I am trying to figure out whether or not a column in a pandas dataframe is boolean or not (and if so, if it has missing values and so on).
In order to test the function that I created I tried to create a dataframe with a boolean column with missing values. However, I would say that missing values are handled exclusively 'untyped' in python and there are some weird behaviours:
> boolean = pd.Series([True, False, None])
> print(boolean)
0 True
1 False
2 None
dtype: object
so the moment you put None into the list, it is being regarded as object because python is not able to mix the types bool and type(None)=NoneType back into bool. The same thing happens with math.nan
and numpy.nan
. The weirdest things happen when you try to force pandas into an area it does not want to go to :-)

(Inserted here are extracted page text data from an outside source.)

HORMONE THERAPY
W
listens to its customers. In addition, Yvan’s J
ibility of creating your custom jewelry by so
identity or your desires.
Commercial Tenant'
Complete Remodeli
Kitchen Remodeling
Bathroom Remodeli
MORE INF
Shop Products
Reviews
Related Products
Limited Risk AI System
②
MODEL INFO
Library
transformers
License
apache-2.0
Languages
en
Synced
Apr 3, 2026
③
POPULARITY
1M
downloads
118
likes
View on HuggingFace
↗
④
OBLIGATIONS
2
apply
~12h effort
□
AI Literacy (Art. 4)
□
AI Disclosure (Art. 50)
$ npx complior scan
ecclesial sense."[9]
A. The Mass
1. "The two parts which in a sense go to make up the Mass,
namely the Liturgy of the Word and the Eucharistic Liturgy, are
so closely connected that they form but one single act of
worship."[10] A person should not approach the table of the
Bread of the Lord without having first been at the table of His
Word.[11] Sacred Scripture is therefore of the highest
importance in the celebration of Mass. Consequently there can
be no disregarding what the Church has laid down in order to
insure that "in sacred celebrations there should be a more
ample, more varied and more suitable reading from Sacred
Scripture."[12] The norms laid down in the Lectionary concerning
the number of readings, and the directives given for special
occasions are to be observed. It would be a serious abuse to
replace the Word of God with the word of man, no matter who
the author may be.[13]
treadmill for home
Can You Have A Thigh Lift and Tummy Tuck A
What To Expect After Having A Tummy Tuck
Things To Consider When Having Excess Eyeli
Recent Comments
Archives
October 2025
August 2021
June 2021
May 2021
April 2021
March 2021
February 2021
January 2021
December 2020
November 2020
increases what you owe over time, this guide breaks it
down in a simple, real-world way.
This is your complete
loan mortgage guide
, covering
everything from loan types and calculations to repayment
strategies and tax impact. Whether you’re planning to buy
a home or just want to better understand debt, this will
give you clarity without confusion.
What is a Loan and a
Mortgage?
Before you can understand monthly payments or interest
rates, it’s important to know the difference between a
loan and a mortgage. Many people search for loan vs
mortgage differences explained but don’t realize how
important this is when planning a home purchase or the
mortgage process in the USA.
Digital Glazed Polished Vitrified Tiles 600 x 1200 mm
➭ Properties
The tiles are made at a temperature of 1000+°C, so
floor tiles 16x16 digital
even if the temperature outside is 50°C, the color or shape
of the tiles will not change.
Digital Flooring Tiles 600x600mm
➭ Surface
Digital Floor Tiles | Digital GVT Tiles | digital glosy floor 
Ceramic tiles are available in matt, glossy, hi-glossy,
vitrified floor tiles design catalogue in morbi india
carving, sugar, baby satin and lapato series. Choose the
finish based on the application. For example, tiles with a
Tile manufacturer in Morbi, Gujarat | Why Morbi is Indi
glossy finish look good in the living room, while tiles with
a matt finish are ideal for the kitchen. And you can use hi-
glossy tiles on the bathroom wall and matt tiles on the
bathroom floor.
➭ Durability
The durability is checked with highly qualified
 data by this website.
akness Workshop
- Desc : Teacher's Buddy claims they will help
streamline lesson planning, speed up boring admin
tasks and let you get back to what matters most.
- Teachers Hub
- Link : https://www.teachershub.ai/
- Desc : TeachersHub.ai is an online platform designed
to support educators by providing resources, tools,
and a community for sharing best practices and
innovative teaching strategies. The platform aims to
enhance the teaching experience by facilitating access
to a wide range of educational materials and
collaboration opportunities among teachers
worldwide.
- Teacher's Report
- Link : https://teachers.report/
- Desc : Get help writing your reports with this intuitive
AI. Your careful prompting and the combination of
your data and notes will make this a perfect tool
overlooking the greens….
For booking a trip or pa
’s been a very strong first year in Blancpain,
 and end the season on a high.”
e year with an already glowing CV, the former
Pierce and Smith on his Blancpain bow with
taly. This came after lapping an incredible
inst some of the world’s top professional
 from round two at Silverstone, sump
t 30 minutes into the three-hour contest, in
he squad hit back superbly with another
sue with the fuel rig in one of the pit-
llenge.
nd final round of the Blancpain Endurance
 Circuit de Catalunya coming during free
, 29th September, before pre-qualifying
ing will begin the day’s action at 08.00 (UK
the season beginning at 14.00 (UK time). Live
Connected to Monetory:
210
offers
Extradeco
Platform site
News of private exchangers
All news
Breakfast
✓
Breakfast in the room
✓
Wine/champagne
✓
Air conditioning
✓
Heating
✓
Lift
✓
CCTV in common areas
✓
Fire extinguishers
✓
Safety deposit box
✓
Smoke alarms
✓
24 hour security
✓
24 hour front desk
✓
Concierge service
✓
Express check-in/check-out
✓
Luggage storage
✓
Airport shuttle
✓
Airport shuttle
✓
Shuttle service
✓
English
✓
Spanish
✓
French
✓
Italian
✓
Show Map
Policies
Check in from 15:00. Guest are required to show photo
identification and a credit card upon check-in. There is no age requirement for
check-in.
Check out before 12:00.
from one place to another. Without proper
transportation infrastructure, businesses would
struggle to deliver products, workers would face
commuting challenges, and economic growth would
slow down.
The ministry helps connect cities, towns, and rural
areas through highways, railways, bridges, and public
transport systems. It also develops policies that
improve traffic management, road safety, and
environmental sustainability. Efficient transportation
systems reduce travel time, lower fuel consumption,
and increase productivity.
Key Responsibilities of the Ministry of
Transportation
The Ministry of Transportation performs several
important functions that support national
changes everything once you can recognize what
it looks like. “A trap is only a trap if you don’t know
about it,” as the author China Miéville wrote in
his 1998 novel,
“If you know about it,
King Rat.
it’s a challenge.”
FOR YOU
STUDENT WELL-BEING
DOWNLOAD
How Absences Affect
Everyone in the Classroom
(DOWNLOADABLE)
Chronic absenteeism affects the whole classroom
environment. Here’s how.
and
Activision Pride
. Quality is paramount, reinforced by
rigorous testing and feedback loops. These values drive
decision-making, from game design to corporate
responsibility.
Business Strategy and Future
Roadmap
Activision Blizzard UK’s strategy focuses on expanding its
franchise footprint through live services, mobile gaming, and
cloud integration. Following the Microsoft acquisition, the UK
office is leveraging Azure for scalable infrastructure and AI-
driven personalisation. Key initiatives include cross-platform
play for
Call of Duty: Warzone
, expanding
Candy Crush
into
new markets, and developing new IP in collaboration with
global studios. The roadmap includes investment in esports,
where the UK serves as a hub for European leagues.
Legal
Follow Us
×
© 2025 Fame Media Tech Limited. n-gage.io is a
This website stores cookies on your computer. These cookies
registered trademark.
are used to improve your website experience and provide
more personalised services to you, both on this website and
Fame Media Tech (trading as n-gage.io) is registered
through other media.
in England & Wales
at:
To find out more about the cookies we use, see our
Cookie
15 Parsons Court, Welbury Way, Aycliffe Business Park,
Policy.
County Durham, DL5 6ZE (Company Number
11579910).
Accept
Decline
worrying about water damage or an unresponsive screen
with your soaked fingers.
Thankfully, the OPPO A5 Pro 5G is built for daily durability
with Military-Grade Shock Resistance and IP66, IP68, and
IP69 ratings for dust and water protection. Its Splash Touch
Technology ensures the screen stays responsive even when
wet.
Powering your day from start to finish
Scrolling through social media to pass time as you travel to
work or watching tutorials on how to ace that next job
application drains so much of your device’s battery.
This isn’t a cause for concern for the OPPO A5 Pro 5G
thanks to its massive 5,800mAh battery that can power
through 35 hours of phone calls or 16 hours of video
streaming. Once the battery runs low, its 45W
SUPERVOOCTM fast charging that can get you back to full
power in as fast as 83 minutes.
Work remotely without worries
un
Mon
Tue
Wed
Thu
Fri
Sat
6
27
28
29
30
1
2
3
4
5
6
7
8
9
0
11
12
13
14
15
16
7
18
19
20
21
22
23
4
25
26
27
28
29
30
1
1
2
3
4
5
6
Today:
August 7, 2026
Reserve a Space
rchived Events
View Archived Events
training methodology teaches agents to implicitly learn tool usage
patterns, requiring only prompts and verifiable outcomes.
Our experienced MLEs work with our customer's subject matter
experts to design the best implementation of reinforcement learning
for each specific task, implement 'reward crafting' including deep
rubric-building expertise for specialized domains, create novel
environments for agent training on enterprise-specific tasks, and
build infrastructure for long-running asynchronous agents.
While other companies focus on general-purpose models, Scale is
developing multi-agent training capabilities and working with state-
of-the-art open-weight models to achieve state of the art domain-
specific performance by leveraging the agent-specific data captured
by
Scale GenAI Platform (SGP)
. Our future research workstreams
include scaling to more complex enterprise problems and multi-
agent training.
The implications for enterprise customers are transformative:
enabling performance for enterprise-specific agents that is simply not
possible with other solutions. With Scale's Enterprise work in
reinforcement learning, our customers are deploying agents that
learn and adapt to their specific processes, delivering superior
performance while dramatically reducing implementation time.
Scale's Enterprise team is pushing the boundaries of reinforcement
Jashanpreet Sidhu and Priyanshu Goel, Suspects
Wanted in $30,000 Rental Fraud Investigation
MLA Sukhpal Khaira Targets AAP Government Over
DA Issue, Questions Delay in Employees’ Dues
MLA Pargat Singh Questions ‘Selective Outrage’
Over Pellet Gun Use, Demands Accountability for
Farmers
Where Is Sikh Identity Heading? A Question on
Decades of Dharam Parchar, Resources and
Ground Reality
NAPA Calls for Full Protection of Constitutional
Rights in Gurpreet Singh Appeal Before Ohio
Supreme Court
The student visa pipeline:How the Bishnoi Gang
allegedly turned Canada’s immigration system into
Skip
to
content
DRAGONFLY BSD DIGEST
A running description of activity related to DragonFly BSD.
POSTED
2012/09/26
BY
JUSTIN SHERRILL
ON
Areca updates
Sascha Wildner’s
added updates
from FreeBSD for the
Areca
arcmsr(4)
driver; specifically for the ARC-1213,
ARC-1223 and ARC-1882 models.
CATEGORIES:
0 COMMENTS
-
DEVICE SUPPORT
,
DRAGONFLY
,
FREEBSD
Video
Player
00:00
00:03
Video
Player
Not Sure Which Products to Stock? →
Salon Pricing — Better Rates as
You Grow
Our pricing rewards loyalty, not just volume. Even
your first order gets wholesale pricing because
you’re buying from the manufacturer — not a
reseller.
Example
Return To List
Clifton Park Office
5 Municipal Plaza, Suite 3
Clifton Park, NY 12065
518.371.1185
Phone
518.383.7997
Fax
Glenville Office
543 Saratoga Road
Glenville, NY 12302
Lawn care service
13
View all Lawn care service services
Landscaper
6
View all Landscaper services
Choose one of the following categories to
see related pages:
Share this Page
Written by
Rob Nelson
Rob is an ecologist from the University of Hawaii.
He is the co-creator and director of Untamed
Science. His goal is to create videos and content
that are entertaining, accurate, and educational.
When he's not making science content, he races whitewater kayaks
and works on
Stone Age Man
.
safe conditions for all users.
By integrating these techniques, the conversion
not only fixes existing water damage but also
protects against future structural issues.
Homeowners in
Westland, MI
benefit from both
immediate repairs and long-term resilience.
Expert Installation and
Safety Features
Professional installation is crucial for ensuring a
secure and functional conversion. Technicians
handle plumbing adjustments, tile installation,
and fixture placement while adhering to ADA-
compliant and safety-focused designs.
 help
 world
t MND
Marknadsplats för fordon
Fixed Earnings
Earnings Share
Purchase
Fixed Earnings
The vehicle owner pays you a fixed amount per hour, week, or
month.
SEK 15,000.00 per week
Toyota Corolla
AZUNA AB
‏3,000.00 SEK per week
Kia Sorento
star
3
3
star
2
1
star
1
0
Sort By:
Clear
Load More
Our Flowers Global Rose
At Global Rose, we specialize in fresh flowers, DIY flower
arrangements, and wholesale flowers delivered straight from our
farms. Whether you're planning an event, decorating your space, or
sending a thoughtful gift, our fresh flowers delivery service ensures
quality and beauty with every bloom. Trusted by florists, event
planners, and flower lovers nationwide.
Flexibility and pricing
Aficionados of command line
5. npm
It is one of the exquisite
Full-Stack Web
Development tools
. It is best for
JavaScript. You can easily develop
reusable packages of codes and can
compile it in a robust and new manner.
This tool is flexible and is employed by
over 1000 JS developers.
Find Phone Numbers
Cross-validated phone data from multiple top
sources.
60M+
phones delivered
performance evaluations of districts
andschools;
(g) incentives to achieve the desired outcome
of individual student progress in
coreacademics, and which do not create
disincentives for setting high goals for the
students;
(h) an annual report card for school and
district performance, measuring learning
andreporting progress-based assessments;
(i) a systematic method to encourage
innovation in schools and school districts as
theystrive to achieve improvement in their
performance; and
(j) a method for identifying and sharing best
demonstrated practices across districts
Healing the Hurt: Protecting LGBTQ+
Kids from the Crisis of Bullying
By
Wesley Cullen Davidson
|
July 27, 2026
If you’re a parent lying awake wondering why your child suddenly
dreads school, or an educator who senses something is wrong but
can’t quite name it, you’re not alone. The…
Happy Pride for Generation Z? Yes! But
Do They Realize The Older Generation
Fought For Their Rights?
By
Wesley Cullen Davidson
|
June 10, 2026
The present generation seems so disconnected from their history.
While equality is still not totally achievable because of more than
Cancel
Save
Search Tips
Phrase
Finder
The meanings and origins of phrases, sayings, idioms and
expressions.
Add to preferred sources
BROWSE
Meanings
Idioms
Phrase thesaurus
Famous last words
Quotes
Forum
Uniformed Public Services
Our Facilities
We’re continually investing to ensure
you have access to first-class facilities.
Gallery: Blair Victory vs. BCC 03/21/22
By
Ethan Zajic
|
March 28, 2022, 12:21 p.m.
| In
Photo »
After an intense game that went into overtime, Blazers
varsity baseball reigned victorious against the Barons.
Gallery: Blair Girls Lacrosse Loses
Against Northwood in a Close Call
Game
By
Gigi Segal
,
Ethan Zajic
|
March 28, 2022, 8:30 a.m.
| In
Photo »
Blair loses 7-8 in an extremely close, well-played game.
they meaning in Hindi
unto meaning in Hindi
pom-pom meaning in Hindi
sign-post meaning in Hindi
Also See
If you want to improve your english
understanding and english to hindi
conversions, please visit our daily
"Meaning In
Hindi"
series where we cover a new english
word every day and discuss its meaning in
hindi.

> boolean = pd.Series([True, False, np.nan]).astype(bool)
> print(boolean)
0 True
1 False
2 True
dtype: bool
So 'np.nan' is being casted to 'True'?
Questions:
Given a data table where one column is of type 'object' but in fact it is a boolean column with missing values: how do I figure that out? After filtering for the non-missing values it is still of type 'object'... do I need to implement a try-catch-cast of every column into every imaginable data type in order to see the true nature of columns?
I guess that there is a logical explanation of why np.nan is being casted to True but this is an unwanted behaviour of the software pandas/python itself, right? So should I file a bug report?